EvoArena: Tracking Memory Evolution for Robust LLM Agents in Dynamic Environments

⬇ agent context pack (.md) — machine-readable summary + sources for AI agents

Summary

Most AI agent benchmarks test performance in a frozen snapshot of the world — but the real world never stops changing. Software gets updated, command-line interfaces evolve, and people's preferences shift over time. EvoArena is a new benchmark suite that directly confronts this problem by modeling the world as a sequence of progressive updates, asking agents to adapt continuously rather than solve one-shot tasks. Paired with it is EvoMem, a novel "patch-based" memory paradigm that lets agents remember not just what they know, but how and why that knowledge changed — giving them the tools to reason about evolution itself.

How It Works

EvoArena organizes each evaluation environment into a chain of progressively evolving releases. It includes Terminal-Bench-Evo for evolving terminal workflows, SWE-Chain-Evo for evolving codebases, and PersonaMem-Evo for evolving user preferences, evaluating both forward adaptation to new changes and version compatibility with still-valid prior states. This formulation turns environmental change into a measurable capability: an agent must solve the current task, identify which updates matter, and avoid reusing behaviors tied to obsolete versions.

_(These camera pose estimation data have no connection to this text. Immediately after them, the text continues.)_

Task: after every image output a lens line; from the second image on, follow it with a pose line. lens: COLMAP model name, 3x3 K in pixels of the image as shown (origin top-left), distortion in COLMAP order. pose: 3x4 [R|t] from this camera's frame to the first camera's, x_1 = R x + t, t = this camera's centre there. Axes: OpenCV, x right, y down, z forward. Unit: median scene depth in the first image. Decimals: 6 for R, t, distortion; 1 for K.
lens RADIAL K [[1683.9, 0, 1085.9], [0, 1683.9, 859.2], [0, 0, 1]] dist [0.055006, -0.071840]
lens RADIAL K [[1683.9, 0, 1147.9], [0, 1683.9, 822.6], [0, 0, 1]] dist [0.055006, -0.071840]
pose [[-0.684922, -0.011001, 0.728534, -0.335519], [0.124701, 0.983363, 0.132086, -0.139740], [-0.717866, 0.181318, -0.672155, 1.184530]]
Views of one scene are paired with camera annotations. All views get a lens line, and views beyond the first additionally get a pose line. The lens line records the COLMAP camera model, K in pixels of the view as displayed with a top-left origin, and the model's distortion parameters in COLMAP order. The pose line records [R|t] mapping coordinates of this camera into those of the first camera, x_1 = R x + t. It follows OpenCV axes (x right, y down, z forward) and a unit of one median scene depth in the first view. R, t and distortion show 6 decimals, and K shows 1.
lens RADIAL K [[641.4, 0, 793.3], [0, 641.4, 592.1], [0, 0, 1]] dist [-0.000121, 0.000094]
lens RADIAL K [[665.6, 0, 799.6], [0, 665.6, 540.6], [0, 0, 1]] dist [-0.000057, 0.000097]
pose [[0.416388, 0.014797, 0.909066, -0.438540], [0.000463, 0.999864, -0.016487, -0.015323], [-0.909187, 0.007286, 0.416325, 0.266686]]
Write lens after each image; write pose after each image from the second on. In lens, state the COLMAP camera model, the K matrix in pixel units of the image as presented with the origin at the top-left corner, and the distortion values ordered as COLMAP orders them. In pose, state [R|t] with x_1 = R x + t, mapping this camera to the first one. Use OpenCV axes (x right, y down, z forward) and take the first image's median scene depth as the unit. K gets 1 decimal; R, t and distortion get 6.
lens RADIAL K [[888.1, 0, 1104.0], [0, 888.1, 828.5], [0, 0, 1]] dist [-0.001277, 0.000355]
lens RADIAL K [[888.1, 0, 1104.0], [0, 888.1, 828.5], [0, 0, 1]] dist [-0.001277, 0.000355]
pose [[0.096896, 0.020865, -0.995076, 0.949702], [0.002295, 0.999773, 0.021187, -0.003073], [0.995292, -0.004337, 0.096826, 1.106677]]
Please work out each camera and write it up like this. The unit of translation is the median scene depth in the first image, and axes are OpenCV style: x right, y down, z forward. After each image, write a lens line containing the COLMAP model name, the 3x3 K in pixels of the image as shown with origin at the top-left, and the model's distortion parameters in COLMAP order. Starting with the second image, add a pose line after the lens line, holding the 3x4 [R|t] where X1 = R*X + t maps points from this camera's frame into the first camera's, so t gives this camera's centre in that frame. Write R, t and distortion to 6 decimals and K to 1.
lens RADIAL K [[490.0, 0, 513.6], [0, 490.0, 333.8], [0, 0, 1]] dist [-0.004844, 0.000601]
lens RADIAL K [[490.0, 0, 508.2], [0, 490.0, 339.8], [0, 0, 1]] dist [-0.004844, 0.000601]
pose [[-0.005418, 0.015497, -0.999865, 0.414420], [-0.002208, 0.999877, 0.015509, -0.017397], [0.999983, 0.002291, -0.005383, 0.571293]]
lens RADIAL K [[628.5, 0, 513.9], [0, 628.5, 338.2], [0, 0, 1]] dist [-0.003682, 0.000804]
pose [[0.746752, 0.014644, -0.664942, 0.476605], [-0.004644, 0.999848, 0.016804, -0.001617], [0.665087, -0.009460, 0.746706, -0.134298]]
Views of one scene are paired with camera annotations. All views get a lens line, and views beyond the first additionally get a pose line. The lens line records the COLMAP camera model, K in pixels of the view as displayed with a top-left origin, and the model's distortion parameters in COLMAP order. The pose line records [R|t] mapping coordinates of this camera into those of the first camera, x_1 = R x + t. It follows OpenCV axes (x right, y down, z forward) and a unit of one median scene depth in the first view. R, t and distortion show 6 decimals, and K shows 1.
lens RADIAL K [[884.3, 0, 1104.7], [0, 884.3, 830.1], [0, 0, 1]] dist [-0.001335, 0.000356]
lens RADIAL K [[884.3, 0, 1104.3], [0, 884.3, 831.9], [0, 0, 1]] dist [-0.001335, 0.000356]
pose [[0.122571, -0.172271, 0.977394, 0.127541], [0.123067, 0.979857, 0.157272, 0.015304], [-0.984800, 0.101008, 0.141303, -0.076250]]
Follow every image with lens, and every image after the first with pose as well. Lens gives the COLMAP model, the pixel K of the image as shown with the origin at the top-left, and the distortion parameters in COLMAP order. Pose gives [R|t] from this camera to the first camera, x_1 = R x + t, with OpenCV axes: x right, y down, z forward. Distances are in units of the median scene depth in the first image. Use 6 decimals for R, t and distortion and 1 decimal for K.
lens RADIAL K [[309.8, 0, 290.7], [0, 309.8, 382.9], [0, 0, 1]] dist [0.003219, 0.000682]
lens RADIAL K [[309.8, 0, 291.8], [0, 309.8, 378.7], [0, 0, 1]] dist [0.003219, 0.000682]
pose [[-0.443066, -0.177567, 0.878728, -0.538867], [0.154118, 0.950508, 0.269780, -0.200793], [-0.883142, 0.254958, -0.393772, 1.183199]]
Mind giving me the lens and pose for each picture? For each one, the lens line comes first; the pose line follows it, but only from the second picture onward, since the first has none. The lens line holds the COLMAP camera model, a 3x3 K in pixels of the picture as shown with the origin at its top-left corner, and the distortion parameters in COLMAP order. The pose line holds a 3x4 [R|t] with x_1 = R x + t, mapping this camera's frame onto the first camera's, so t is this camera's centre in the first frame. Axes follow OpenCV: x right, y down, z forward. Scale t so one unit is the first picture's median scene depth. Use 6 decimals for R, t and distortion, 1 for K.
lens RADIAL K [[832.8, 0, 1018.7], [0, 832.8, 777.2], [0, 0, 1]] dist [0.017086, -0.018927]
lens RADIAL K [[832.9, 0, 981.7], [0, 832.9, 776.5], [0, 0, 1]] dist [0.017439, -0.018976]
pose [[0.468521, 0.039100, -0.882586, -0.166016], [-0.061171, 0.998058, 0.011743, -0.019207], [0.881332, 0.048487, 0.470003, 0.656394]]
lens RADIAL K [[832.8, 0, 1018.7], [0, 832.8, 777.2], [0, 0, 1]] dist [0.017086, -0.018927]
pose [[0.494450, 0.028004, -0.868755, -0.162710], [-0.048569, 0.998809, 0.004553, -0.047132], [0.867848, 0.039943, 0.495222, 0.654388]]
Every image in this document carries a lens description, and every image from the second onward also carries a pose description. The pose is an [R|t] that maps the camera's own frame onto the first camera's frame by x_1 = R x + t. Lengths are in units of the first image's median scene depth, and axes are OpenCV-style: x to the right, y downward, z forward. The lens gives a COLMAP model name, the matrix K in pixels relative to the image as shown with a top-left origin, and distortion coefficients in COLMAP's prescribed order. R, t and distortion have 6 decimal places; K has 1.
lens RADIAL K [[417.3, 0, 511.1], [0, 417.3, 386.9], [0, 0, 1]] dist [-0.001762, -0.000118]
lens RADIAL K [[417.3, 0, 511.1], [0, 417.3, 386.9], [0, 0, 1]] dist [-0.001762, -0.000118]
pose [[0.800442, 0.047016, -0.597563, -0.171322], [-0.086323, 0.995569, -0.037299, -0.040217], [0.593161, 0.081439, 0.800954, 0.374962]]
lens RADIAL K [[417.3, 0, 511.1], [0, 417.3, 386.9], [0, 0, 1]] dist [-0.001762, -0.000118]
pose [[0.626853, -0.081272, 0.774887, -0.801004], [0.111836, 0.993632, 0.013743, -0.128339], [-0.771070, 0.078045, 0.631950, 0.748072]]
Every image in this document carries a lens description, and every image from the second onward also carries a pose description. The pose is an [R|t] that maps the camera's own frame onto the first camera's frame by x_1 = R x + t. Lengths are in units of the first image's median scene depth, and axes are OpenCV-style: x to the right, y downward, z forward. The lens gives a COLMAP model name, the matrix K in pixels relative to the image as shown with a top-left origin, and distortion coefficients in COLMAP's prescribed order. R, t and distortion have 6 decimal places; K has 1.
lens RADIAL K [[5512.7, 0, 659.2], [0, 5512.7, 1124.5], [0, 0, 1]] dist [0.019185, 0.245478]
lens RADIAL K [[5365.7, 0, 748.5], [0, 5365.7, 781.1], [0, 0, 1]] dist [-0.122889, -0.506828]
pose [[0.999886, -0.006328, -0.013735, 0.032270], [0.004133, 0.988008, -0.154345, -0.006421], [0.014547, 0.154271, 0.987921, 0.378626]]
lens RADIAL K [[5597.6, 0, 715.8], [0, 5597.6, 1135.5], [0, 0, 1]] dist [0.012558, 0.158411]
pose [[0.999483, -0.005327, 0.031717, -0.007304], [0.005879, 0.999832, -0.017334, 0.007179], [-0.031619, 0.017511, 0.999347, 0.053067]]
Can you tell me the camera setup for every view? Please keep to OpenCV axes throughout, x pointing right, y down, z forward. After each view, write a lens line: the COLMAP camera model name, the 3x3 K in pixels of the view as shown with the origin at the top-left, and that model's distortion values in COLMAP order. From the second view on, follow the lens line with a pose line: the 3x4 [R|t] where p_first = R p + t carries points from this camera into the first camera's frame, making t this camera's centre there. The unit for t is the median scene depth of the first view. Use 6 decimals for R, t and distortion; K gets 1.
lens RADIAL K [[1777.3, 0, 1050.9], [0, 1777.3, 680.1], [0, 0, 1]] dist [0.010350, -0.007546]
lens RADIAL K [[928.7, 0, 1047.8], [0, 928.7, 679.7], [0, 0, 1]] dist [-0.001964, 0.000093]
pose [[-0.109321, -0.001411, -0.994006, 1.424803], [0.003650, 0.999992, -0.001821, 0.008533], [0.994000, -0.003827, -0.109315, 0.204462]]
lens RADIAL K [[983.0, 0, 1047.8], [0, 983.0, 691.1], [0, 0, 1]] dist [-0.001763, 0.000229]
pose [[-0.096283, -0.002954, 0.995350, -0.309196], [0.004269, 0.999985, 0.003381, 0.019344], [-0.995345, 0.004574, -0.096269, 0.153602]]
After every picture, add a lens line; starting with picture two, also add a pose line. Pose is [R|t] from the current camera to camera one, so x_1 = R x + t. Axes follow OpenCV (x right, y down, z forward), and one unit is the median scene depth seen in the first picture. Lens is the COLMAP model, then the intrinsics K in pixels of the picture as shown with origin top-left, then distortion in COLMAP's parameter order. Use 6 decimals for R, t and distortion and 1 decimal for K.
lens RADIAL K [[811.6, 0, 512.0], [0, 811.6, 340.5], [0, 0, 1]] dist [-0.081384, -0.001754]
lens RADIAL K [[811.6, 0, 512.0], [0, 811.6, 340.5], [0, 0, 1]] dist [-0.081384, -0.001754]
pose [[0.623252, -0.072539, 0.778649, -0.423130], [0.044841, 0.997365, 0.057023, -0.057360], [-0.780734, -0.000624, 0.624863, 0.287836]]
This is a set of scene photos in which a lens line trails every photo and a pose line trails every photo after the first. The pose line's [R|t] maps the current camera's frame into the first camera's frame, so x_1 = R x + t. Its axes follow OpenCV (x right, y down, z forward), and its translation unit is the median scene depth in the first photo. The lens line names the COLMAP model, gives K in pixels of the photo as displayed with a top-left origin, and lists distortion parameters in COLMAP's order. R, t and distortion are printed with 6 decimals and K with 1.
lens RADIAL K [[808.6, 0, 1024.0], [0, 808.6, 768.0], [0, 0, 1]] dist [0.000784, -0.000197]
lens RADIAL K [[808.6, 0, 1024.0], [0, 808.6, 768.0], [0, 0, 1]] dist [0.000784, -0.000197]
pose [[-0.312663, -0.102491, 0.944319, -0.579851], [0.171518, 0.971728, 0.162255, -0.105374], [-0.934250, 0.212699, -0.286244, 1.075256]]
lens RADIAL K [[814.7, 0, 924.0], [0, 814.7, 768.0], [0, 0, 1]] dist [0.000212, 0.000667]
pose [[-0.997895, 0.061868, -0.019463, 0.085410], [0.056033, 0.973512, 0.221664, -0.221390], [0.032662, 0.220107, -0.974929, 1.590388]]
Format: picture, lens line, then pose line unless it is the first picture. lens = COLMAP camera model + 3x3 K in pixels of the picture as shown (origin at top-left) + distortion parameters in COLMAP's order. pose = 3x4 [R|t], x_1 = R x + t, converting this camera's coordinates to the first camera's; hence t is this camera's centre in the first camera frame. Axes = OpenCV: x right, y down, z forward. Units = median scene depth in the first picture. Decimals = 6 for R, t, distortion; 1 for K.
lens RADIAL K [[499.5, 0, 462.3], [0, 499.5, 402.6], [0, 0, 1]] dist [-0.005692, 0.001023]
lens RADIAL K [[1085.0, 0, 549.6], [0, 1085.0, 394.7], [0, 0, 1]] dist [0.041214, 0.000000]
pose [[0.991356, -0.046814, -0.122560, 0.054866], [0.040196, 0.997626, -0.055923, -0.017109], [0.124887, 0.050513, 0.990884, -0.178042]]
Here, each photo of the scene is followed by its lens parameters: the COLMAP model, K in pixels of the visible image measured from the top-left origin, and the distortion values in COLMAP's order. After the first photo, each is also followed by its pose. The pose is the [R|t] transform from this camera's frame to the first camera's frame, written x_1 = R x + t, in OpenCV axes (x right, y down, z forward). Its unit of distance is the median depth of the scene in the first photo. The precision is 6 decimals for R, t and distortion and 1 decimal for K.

EvoMem addresses the core memory challenge head-on. EvoMem augments a standard memory system with an append-only patch history that records meaningful memory changes. Each patch stores the pre-update memory, post-update memory, update rationale, and supporting evidence from the triggering context — making memory evolution fully traceable. Rather than simply overwriting old facts with new ones (which can erase still-relevant prior states), EvoMem preserves the full trail of changes. This allows the agent to reason about why something changed and whether an older version of that knowledge might still apply in a given context.

Why It Matters

Current agents struggle on EvoArena, achieving an average accuracy of 39.6% across the three evolving domains — a stark reminder of how poorly today's systems handle non-stationary conditions. EvoMem consistently improves performance, yielding an average gain of 1.5% on EvoArena and also improving standard benchmarks such as GAIA and LoCoMo by 6.1% and 4.8%, respectively. Crucially, EvoMem improves chain-level accuracy by 3.7%, showing its ability to support agents in completing sequences of related tasks under continuous environment evolution. The mechanistic analysis is especially telling: EvoMem doesn't just boost scores — it demonstrably improves the quality of evidence captured inside the memory, indicating more complete preservation of evolving environment states rather than shallow performance gains.

Related Work

GAIA Benchmark: GAIA (General AI Assistants), developed by Meta and Hugging Face, evaluates fundamental agent capabilities including multi-step, tool-mediated tasks such as web navigation, retrieval, and synthesis — skills essential for coordinated agent workflows. EvoArena uses GAIA as a cross-benchmark validation for EvoMem.
LoCoMo: LoCoMo is a multimodal benchmark assessing long-term conversational memory in language models, featuring detailed event grounding, multi-session dialogues, and human verification. EvoMem's gains on LoCoMo show its value extends beyond explicitly evolving settings.
Evo-Memory (arXiv 2511.20857): A complementary streaming benchmark and framework for evaluating self-evolving memory in LLM agents, focusing on test-time learning where agents must retrieve, update, and refine knowledge across continuous task streams.
EvoMemBench (arXiv 2605.18421): Another recent benchmark evaluating agent memory from a self-evolving perspective, noting that backbone LLMs remain essentially stateless by default and cannot natively maintain persistent internal knowledge.
A-MEM: A-MEM (Agentic Memory for LLM Agents) is an open-source framework supporting continuous memory evolution and refinement through agent-driven, adaptive memory management.

Implementations

An official open-source implementation does exist. The authors have released the code at github.com/Aiden0526/EvoArena, the dataset collection on HuggingFace at huggingface.co/collections/Aiden0526/evoarena, and a project page at aiden0526.github.io/EvoArena. The related A-MEM framework is also openly available at github.com/agiresearch/A-mem for those building on agentic memory systems more broadly.

Applications

DevOps and SRE agents: Agents managing ever-changing terminal commands, scripts, and infrastructure workflows where API surfaces and tooling evolve continuously.
AI software engineering assistants: Coding agents (in the spirit of SWE-bench) that must track codebase refactors, API deprecations, and library updates across project lifetimes.
Personalized AI companions: Conversational agents that must track shifting user preferences, relationship context, and evolving personal situations over months or years.
Enterprise knowledge management: Agents grounded in organizational policies, compliance rules, or product specifications that are regularly updated — where knowing what changed and when is as important as knowing the current state.